EXERCISE | Within the entries below, find each line containing the word "button" and copy it.

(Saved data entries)
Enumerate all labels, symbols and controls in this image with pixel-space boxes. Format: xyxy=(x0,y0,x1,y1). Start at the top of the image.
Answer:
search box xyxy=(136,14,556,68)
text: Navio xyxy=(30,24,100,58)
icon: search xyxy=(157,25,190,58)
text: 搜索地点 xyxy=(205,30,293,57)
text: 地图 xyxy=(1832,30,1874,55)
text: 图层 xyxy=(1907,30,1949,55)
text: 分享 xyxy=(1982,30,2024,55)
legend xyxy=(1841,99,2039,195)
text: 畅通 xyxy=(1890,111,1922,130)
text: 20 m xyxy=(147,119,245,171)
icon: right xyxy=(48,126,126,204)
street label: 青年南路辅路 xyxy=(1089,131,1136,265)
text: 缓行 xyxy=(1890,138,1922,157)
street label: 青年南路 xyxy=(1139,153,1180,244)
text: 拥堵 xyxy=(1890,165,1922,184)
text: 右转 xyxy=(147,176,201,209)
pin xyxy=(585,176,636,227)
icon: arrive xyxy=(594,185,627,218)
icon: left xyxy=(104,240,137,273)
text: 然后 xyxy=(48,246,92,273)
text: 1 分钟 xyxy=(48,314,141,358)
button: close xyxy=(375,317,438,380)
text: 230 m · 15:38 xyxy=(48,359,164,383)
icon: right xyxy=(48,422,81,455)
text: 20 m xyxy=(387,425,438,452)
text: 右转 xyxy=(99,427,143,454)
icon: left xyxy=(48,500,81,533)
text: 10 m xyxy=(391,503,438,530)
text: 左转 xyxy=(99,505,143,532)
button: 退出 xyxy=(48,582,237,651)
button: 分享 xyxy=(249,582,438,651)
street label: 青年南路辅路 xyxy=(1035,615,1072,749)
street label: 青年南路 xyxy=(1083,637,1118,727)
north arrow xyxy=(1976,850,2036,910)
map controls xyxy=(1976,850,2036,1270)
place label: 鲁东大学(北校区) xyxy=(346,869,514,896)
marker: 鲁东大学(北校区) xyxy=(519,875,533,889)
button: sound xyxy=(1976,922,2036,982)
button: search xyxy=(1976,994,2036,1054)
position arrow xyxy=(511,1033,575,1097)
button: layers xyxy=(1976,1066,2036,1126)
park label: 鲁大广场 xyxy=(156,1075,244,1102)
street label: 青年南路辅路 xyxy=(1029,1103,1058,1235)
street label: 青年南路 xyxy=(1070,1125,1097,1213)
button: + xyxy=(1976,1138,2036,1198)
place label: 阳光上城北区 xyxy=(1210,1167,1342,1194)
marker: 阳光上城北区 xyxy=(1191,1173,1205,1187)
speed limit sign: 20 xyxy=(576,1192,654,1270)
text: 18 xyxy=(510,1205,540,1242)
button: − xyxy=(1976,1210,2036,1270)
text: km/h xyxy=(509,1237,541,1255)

ANSWER SECTION |
button: close xyxy=(375,317,438,380)
button: 退出 xyxy=(48,582,237,651)
button: 分享 xyxy=(249,582,438,651)
button: sound xyxy=(1976,922,2036,982)
button: search xyxy=(1976,994,2036,1054)
button: layers xyxy=(1976,1066,2036,1126)
button: + xyxy=(1976,1138,2036,1198)
button: − xyxy=(1976,1210,2036,1270)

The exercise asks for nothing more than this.